İşte bu mâsum çocukların Risaletü'n-Nurdan aldıkları derslerinin ve yazdıklarının bir kısmını bize göndermişler biz de onların isimlerini bir cetvelde dercettik. Bunların bu zamanda bu ciddî çalışmaları gösteriyor ki, Risaletü'n-Nur'da öyle mânevî bir zevk ve câzibedar bir nur var ki, mekteplerdeki çocukları okumaya şevkle sevk etmek için icad ettikleri her nevi eğlence ve teşviklere galebe edecek bir lezzet, bir sürur, bir şevk, Risaletü'n-Nur veriyor ki, çocuklar böyle hareket ediyorlar. Hem bu hal gösteriyor ki, Risaletü'n-Nur kökleşiyor. İnşaallah, daha hiçbir şey onu koparamayacak; ensâl-i âtiyede devam edecek.

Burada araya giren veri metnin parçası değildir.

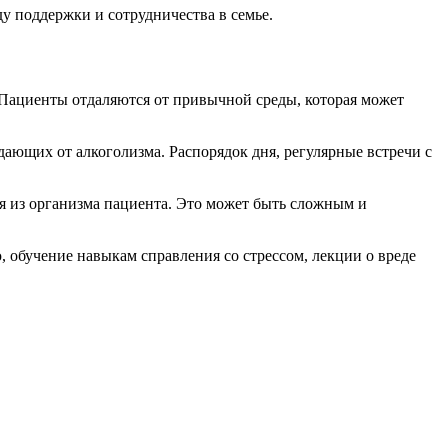
у поддержки и сотрудничества в семье.
 Пациенты отдаляются от привычной среды, которая может
дающих от алкоголизма. Распорядок дня, регулярные встречи с
ся из организма пациента. Это может быть сложным и
 обучение навыкам справления со стрессом, лекции о вреде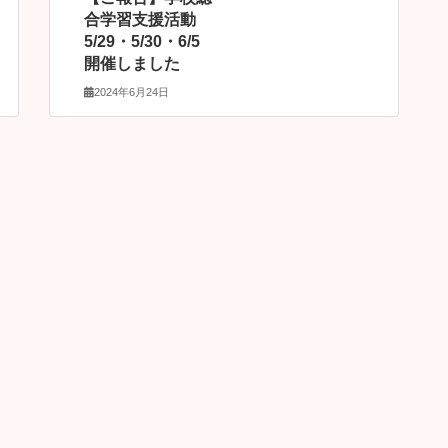
合学習支援活動
5/29・5/30・6/5
開催しました
2024年6月24日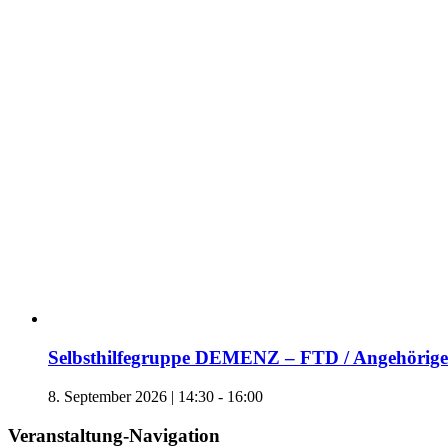
Selbsthilfegruppe DEMENZ – FTD / Angehörige 
8. September 2026 | 14:30
-
16:00
Veranstaltung-Navigation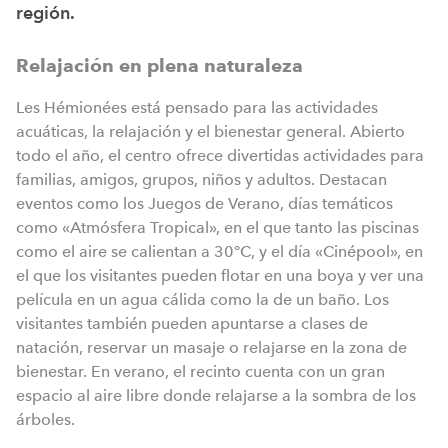
región.
Relajación en plena naturaleza
Les Hémionées está pensado para las actividades
acuáticas, la relajación y el bienestar general. Abierto
todo el año, el centro ofrece divertidas actividades para
familias, amigos, grupos, niños y adultos. Destacan
eventos como los Juegos de Verano, días temáticos
como «Atmósfera Tropical», en el que tanto las piscinas
como el aire se calientan a 30°C, y el día «Cinépool», en
el que los visitantes pueden flotar en una boya y ver una
película en un agua cálida como la de un baño. Los
visitantes también pueden apuntarse a clases de
natación, reservar un masaje o relajarse en la zona de
bienestar. En verano, el recinto cuenta con un gran
espacio al aire libre donde relajarse a la sombra de los
árboles.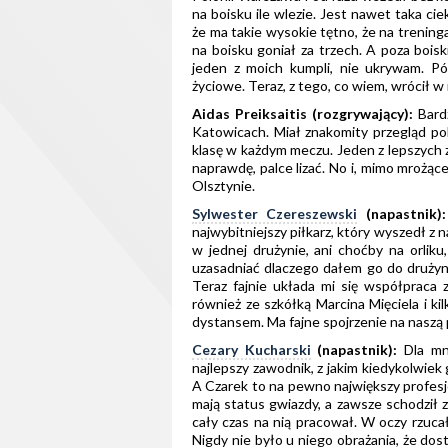
na boisku ile wlezie. Jest nawet taka cie
że ma takie wysokie tętno, że na trening
na boisku goniał za trzech. A poza bois
jeden z moich kumpli, nie ukrywam. Póź
życiowe. Teraz, z tego, co wiem, wrócił w
Aidas Preiksaitis (rozgrywający):
Bardz
Katowicach. Miał znakomity przegląd pola
klasę w każdym meczu. Jeden z lepszych z
naprawdę, palce lizać. No i, mimo mrożąc
Olsztynie.
Sylwester Czereszewski
(napastnik)
najwybitniejszy piłkarz, który wyszedł z 
w jednej drużynie, ani choćby na orlik
uzasadniać dlaczego dałem go do drużyny.
Teraz fajnie układa mi się współpraca 
również ze szkółką Marcina Mięciela i k
dystansem. Ma fajne spojrzenie na naszą p
Cezary Kucharski
(napastnik):
Dla mn
najlepszy zawodnik, z jakim kiedykolwiek 
A Czarek to na pewno największy profesjo
mają status gwiazdy, a zawsze schodził z 
cały czas na nią pracował. W oczy rzuca
Nigdy nie było u niego obrażania, że dost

Aynen bu mâsum küçük şakirtler gibi, Risaletü'n-Nur'un câzibedar dairesine giren ümmî ihtiyarların dahi kırk-elli yaşından sonra Risaletü'n-Nur'un hatırı için yazıya başlayıp yazdıkları kırk elli parçayı, iki üç mecmua içinde derc ettik. Bu ümmî ihtiyarların ve kısmen çoban ve efelerin, bu zamanda, bu acip şerait içinde, herşeye tercihan Risale-i Nur'a bu suretle çalışmaları gösteriyor ki, bu zamanda Risaletü'n-Nur'a ekmekten ziyade ihtiyaç var ki, harmancılar, çiftçiler, çobanlar, yörük efeleri, hâcât-ı zaruriyeden ziyade Risalei'n-Nur'a çalışmaları, Risaletü'n-Nur'un hakkaniyetini gösteriyorlar.
Bu ciltte az, sâir altı cild-i âherde mâsumların ve ihtiyar ümmîlerin yazılarının tashihinde çok zahmet çektim. Vakit müsaade etmiyordu. Hatırıma geldi ve mânen denildi ki: Sıkılma! Bunların yazıları çabuk okunmadığından, acelecileri yavaş yavaş okumaya mecbur ettiğinden, Risale-i Nur'un gıda ve taam hükmündeki hakikatlerinden hem akıl, hem kalb, hem ruh, hem nefis, hem his, hisselerini alabilirler. Yoksa, yalnız akıl cüz'î bir hisse alır, ötekiler gıdasız kalabilirler.